MARRIAGE EQUALITY: Why Same-sex marriage is good for the church and the nation. By Steven F. Kindle. CreateSpace.com, 2013. 178 pages (Kindle version available).
When the Supreme Court struck down the Defense of Marriage Act (DOMA) in June on a 5-4 vote it confirmed what growing numbers of Americans had already begun to believe – the definition of to whom one can be married has begun to change. In recent years, slowly but surely the states have begun to grant marriage licenses to same-sex couples. The vast majority of states continue to ban such marriages, but as for the Federal Government, at least in states where marriage rights have already been granted, the Federal Government shall henceforth affirm them as legal marriages.
The trend may be moving toward both openness and affirmation, but there remains a strong though diminishing opposition. Most opponents argue from a religious perspective – arguing that the Bible forbids it. They may also turn to “nature,” but nature is proving to be a dubious ally. And then there’s precedent. We’ve just not done it that way. Despite the push back by a small majority, support for same-sex marriage has continued to win the day. While most of the resistance to extending marriage rights/rites to gays and lesbians comes from the religious community, not all religious communities share the same views. My own denomination took the tentative step of extending welcome and grace to all persons, no matter their sexual orientation. This resolution didn’t legislate marriage equality, but it recognized by a sizable margin that the denomination is moving toward not just openness but affirmation as well.
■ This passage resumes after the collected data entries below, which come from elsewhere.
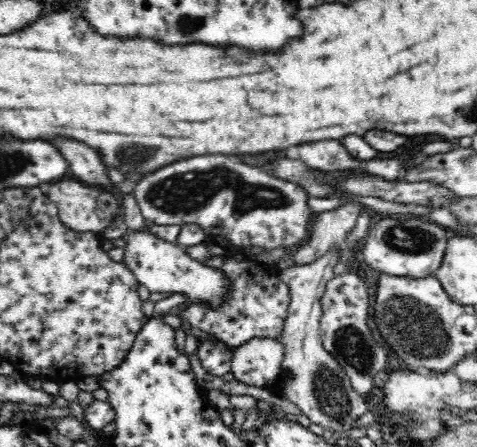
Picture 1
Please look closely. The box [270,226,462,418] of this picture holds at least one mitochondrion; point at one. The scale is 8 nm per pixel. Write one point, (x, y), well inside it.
(417, 330)

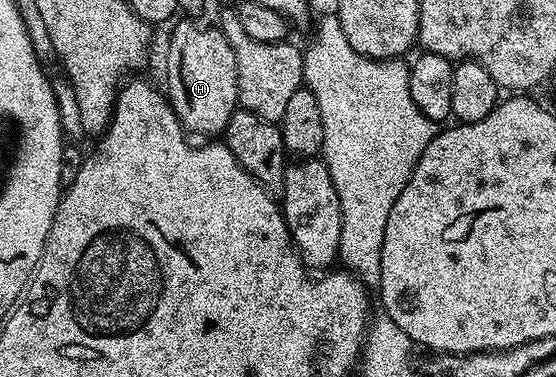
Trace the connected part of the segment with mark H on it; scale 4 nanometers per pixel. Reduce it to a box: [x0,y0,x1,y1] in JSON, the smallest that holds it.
[165,18,239,138]

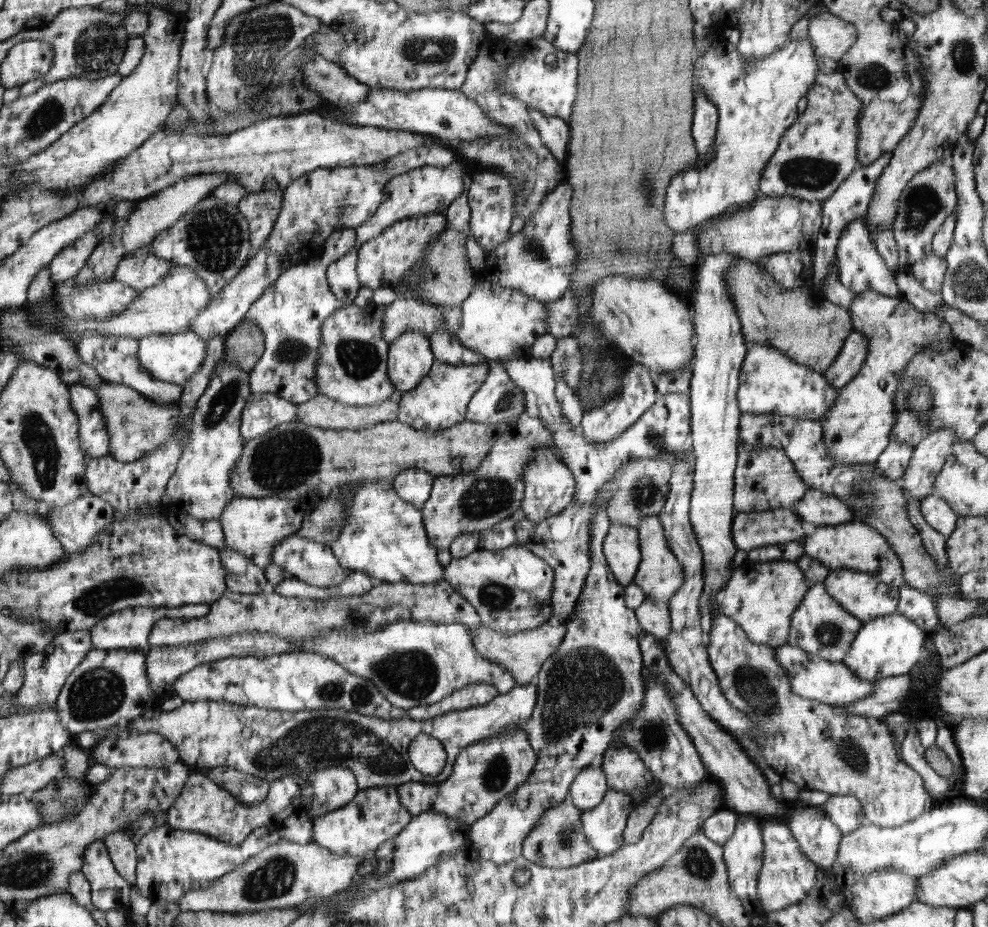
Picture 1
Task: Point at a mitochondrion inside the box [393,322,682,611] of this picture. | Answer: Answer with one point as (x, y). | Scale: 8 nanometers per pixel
(487, 497)

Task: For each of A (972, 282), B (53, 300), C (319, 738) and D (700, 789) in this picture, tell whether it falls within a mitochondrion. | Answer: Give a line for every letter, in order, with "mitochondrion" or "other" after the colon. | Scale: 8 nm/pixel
A: mitochondrion
B: other
C: mitochondrion
D: other

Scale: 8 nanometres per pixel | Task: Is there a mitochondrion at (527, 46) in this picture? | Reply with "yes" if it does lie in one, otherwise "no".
no

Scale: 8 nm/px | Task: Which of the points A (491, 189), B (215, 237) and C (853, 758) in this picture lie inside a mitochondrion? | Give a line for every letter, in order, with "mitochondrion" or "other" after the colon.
A: mitochondrion
B: mitochondrion
C: mitochondrion

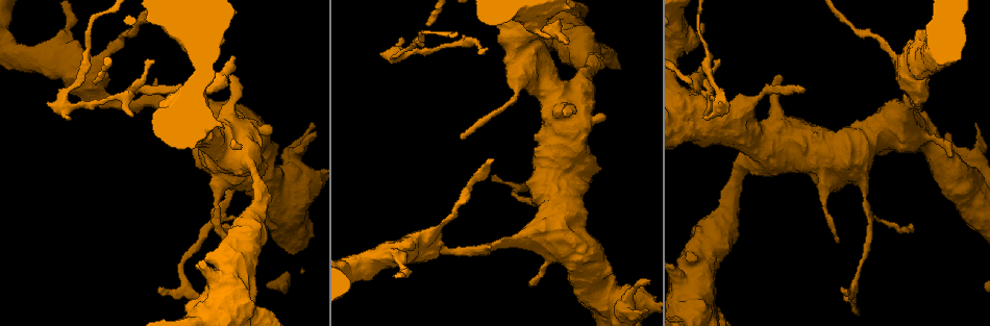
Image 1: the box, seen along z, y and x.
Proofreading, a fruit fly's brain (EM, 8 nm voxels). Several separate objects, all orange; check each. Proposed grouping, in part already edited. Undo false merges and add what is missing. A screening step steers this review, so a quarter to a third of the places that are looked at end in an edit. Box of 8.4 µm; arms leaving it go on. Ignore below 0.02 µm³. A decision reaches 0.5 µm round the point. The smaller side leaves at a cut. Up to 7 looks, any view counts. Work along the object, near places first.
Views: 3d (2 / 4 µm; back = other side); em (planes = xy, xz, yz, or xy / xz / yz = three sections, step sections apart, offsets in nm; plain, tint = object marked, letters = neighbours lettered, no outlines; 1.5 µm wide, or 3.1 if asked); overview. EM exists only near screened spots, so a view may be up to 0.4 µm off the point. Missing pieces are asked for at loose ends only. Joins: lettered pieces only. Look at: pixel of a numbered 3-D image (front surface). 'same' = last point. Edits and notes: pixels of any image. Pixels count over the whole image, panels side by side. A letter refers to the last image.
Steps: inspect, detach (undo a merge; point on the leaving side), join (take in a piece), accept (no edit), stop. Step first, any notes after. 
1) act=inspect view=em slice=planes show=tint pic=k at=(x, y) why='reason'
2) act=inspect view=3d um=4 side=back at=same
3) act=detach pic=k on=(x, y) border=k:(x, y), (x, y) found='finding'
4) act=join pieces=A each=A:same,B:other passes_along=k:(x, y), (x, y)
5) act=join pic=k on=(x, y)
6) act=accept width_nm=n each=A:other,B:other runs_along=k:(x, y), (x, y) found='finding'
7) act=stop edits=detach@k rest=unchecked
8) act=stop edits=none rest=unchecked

act=inspect view=em slice=planes show=letters pic=1 at=(157, 80) why='an open end'

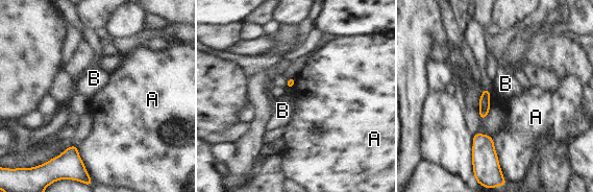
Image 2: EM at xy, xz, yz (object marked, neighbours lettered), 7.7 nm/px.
act=accept each=A:other,B:other found='none of them fits'

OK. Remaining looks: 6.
act=inspect view=em slice=planes show=tint pic=1 at=(949, 157) why='branch stops here'

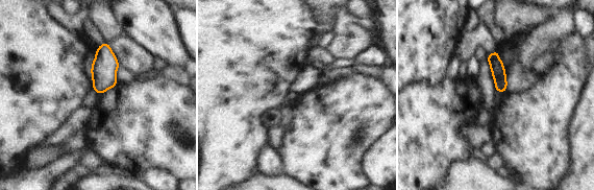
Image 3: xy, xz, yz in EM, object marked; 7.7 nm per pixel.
act=inspect view=em slice=planes show=letters at=same why='what lies round it'

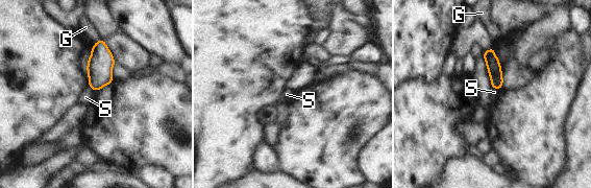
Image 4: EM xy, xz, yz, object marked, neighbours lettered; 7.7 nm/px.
act=accept width_nm=110 each=G:other,S:other border=4:(492, 87), (498, 90) found='none of them fits'

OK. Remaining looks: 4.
act=inspect view=3d um=4 pic=1 at=(836, 242) why='branch stops here'

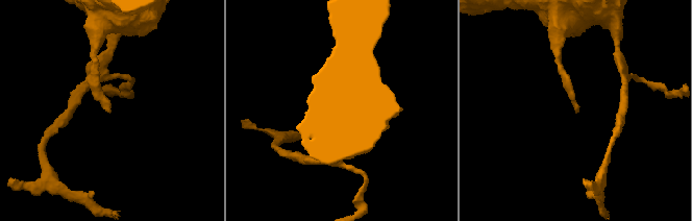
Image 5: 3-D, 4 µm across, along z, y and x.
act=inspect view=em slice=planes show=letters pic=5 at=(109, 110)

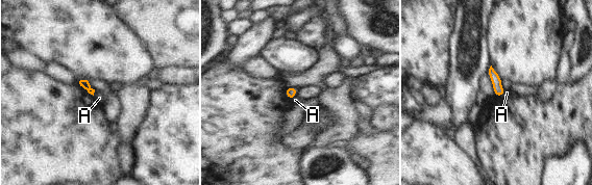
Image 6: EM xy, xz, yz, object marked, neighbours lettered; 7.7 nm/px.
act=accept each=A:other border=6:(95, 90), (93, 95) found='no lettered piece goes on from it'

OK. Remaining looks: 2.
act=stop edits=none rest=unchecked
In Marriage Equality, Disciples of Christ pastor and advocate for the full inclusion of LGBT persons, Rev. Steven Kindle, gives the reader a straightforward, no-holds barred, defense of marriage equality. Steve is Straight, but he has heard the call to advocacy. The book is rooted in the seminar he has led for quite a number of years – a seminar that inspired the wonderful film For The Bible Tells Me So. Steve hasn’t always been an advocate, but over time he came to believe that the church should be open to and affirm all of God’s children, including those who are Lesbian, Gay, Bisexual, or Transgender. The results of many years of diligent study is made available in this book, which was released at the time of the Supreme Court Ruling.
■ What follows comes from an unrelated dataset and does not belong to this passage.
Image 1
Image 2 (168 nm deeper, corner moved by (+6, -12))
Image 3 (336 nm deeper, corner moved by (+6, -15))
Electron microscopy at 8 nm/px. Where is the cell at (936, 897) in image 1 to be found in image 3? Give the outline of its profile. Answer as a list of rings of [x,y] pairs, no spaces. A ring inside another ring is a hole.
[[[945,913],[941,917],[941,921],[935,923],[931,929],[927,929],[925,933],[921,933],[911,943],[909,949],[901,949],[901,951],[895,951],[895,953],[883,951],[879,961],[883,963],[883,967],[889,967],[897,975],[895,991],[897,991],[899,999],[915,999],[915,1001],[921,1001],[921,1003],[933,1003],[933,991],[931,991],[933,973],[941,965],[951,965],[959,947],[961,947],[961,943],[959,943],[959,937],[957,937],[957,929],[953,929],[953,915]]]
In the course of this relatively brief book, Steve introduces the reader to what it means to be gay, helps us understand the nature of the closet many Christians are happy to push their LGBT neighbors back into, discusses the nature of marriage, and shares his insights into the biblical texts that are used in denying LGBT folks a place in church and society. He has a chapter in the book that outlines the various options the Supreme Court could take – one may now look back and see if Steve has rightly defined the issues. He also offers a word to pastors as to how they might take a stand in this cause and lead closed churches into being open and affirming ones. As he deals with issue after issue, he reminds us that our LGBT neighbors are human beings, just like those of us who are straight – the only difference is the person to whom one is attracted. He reminds us that this really isn’t about sex or even pleasure – it’s about relationship – intimacy. In making his case he looks at the Bible and Theology. He looks at church practice. He also looks at the scientific and psychological evidence. In the end he is able to examine and address many of the myths and even lies that have entered into the conversation. The reader ends up with a much more complete picture of the situation, and as a result is enabled to take another step toward fully embracing LGBT neighbors as fellow Christians.
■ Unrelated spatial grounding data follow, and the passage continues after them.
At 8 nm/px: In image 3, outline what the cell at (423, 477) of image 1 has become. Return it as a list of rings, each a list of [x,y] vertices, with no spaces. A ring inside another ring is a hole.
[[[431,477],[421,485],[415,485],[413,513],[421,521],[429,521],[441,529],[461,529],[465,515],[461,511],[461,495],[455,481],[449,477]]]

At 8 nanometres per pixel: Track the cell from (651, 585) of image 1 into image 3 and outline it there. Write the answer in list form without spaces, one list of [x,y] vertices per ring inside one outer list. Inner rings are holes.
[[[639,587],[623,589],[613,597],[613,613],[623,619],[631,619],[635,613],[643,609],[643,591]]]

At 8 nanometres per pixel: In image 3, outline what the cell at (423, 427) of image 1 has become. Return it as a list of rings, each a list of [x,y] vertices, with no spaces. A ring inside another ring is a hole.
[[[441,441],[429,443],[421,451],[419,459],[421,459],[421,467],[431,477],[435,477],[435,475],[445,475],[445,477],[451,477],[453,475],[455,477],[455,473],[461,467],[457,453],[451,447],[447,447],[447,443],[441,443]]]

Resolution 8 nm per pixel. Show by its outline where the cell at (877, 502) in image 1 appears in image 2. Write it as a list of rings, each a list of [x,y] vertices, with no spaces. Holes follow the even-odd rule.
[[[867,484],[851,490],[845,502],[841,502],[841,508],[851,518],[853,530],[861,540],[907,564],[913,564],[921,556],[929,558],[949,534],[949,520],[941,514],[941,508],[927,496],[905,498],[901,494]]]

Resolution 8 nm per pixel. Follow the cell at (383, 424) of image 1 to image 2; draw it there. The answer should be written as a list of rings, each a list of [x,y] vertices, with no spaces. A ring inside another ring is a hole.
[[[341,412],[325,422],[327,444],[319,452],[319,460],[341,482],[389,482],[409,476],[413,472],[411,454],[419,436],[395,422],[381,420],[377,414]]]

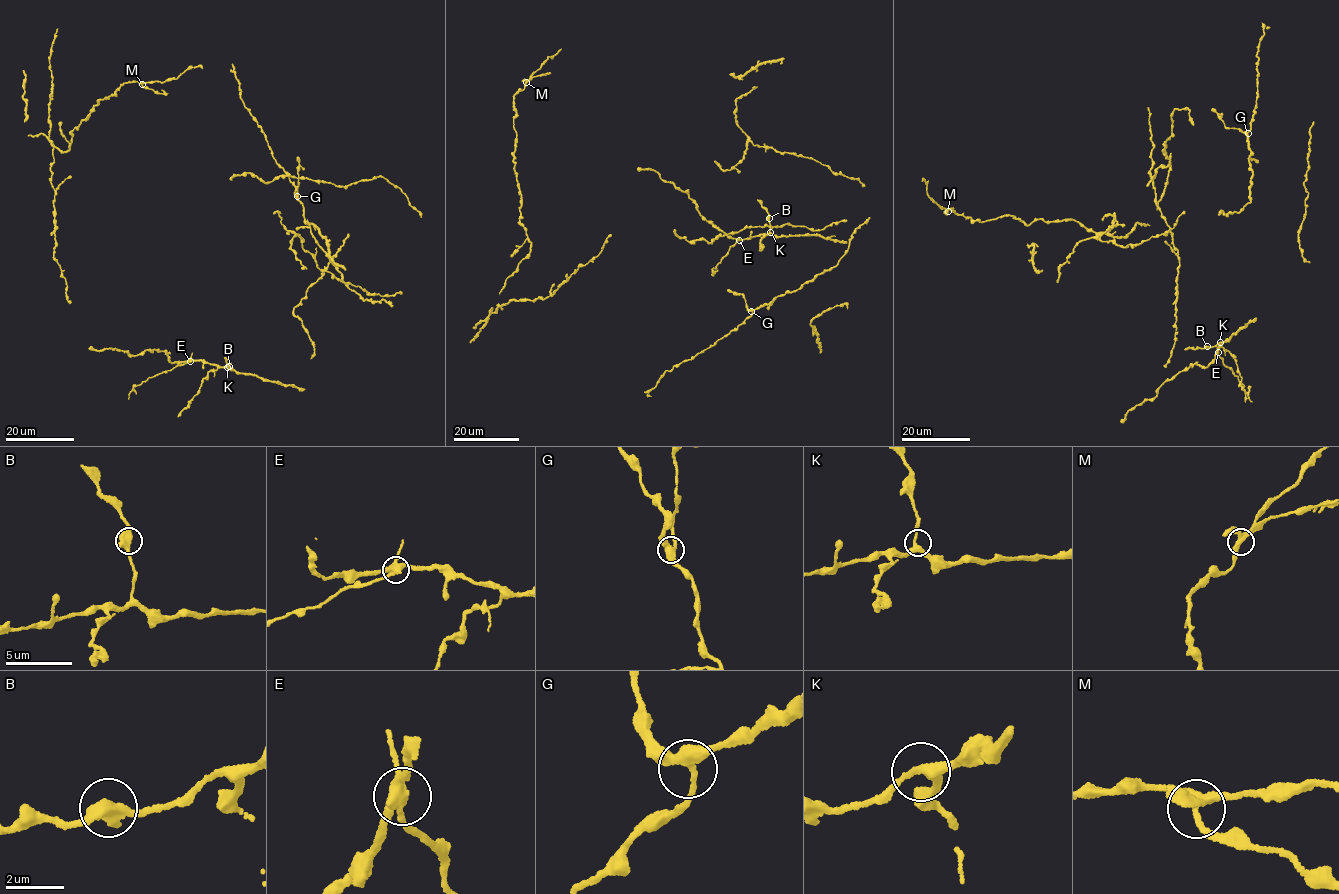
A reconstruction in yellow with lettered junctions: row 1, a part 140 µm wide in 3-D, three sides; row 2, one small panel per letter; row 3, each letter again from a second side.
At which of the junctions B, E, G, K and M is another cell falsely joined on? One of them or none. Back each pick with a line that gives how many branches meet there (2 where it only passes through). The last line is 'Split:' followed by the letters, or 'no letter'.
E: branches 4
Split: E

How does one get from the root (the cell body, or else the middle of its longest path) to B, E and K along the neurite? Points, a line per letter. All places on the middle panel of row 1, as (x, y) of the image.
B: (697, 206), (714, 226), (739, 239), (766, 235), (770, 228), (769, 218)
E: (697, 206), (704, 219), (738, 240)
K: (697, 206), (704, 219), (732, 238), (749, 239), (770, 232)

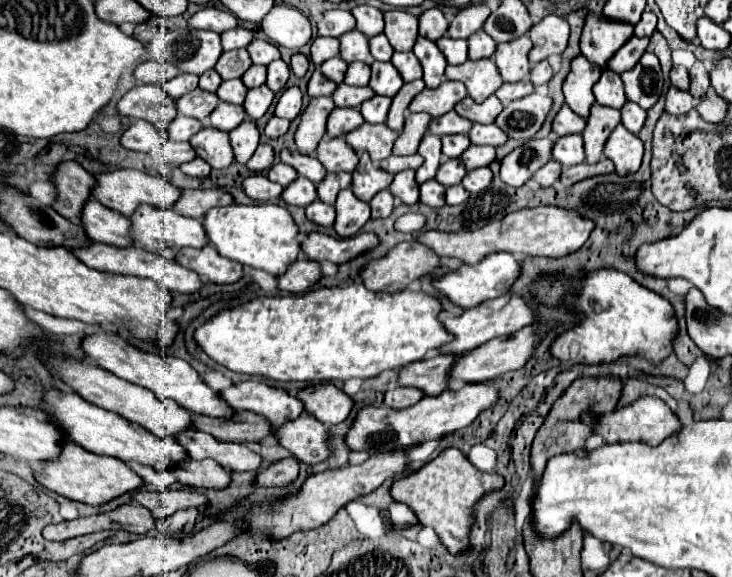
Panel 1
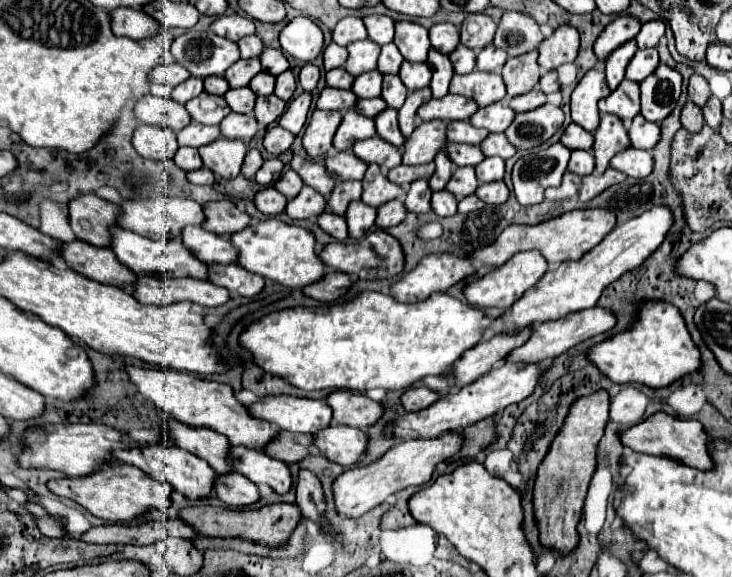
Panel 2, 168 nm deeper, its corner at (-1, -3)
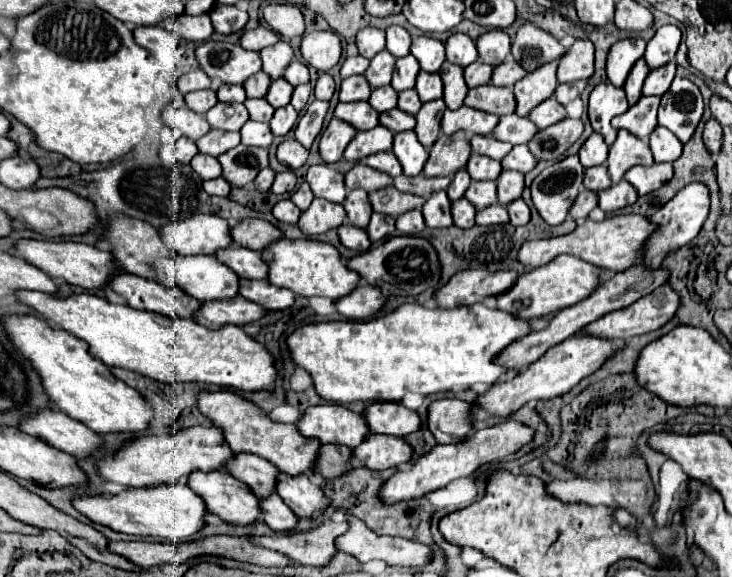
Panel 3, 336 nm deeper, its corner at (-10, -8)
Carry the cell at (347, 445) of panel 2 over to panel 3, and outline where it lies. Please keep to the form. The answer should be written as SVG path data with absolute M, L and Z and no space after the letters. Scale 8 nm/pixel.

The book can be hard-hitting at times. It can even be graphic when Steve feels that is necessary. He’s not afraid to step on toes, largely because he believes this is a topic needing to be addressed for the good of the individuals involved, but also the church.
The book’s usefulness is enhanced by the presence of discussion questions after each chapter for groups. Faith communities looking to move toward affirmation will find this a most useful book. Because the book humanizes and personalizes the story of our LGBT neighbors, readers are better able to stand with those seeking full equality. So, If you are giving this question serious thought – and I hope you are – you’ll want straightforward and reliable information. Steve’s book provides this. I believe that if you take seriously the arguments in this book you will become better acquainted with your LGBT neighbors. You will likely find that your attitudes are changing. You may even find any opposition you’ve had begin to dissipate. Like Steve and like me, you may also become an advocate for the rull rights of our LGBT neighbors.
I would suggest that one read Steve’s book together with Jeff Chu’s Does Jesus really Love Me? Jeff provides the narrative, while Steve provides the foundations for the work toward inclusion. Hopefully, in the end you will cease to wonder if Jesus loves his LGBT brothers and sisters. If Jesus loves them, then surly the same is true of the rest of us. Indeed, one may even discover that the Bible isn’t as clear-cut as some had originally believed.